* _PROVIDED TEXT_:
-=-=-

# Value of a 1978 Brown Bear Bow by Bear?



## Rich Kaminski (Apr 24, 2018)

Does anyone have an idea of what a Brown Bear compound hunting bow is worth. This was the most expensive bow made by Bear in that year ($400.00). It is in excellent comdition.


----------



## GregoryB. (Apr 24, 2018)

Do a eBay search and see what they have sold for recently.  That’s the easiest way to see what the market is bringing.


----------



## deast1988 (Apr 24, 2018)

Ask in trad section think people warf that bow into recurves.


----------



## Bobby Linton (Apr 25, 2018)

I did an eBay search for you.   If you ask $100.00 you will get zero bids. Guy had one listed on Archey talk for $225, then $150, then $100.  No takers. Sorry.  Guns hold their value pretty well, bows not so much.  I have bought a few old bear recurves on eBay, I just don't know that there's a market for old compounds.


----------



## Pointpuller (Apr 25, 2018)

That bow was my HS graduation present from my parents in 1982.  Got my first doe with it.  Does yours look like this one?


----------



## across the river (Apr 28, 2018)

-=-=-

* _RAW DATA_:
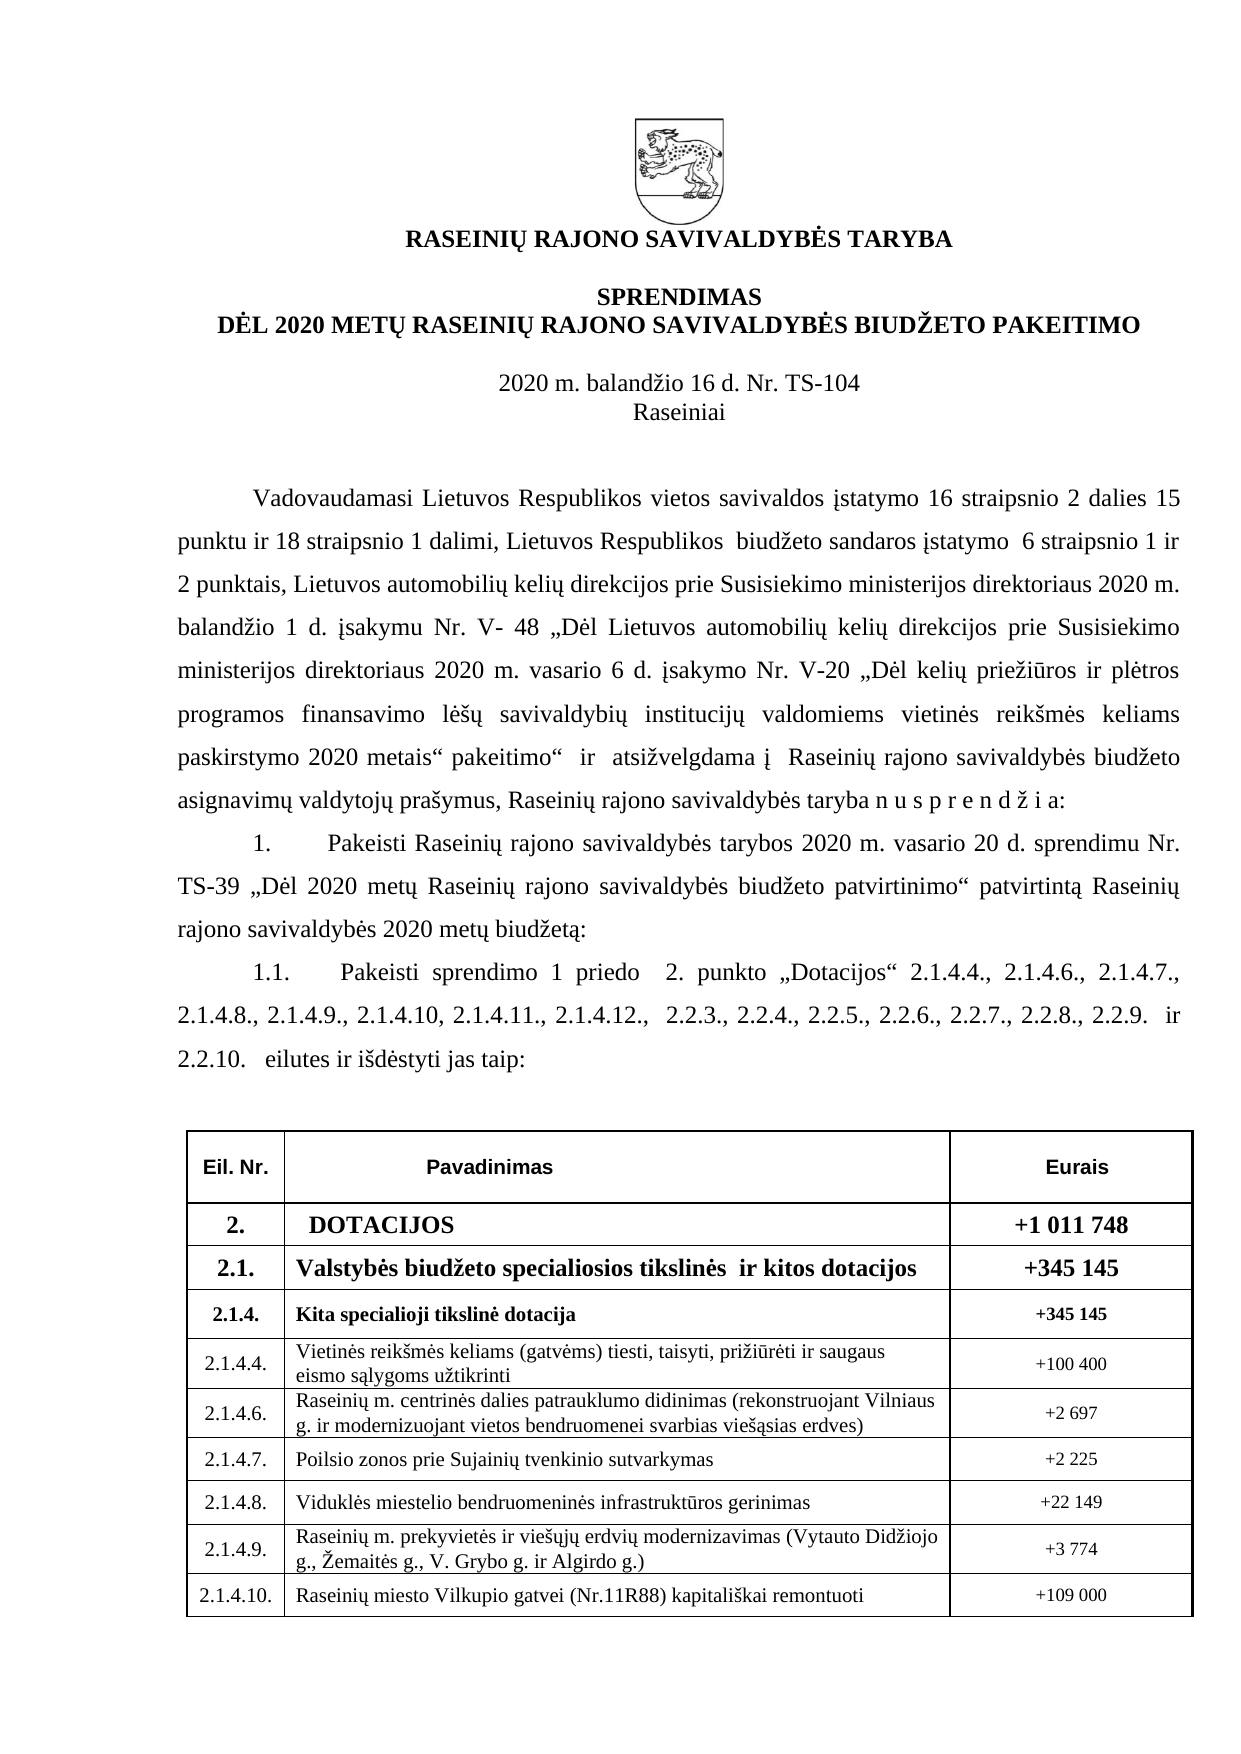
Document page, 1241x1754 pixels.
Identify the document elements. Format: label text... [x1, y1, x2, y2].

-=-=-

* _TO DO_:
a - From the Brown Bear bow thread, quote the passage that begins with "## GregoryB. (Apr" and ends with "deast1988 (Apr 24, 2018)", inclusive.
b - Extend the Brown Bear bow thread past its final line.

* _REPLIES_:
a -
## GregoryB. (Apr 24, 2018)

Do a eBay search and see what they have sold for recently.  That’s the easiest way to see what the market is bringing.


----------



## deast1988 (Apr 24, 2018)

b -
Pretty much nothing. They made a pile of those, so it isn't old or rare enough to be a collectible. From a functionality standpoint has no real use, because no one is going to use it with the modern equipment available.    I threw an old bear bow in the trash not too low ago, because I couldn't give it away.


----------



## Bobby Linton (Apr 28, 2018)

I didn't want to tell him that, but I threw away my compond bows that we're to old to sell and too risky to give away. Literally worth less than the space they were taking up. If it makes you feel any better a new bow will depreciate $400 when you buy it.


----------



## Rich Kaminski (May 1, 2018)

Thanks guys. I have 2 other new bows that I use.The old one is in excellent condition.Think I willdisplay it on a wall in my man cave. Thanks for the input.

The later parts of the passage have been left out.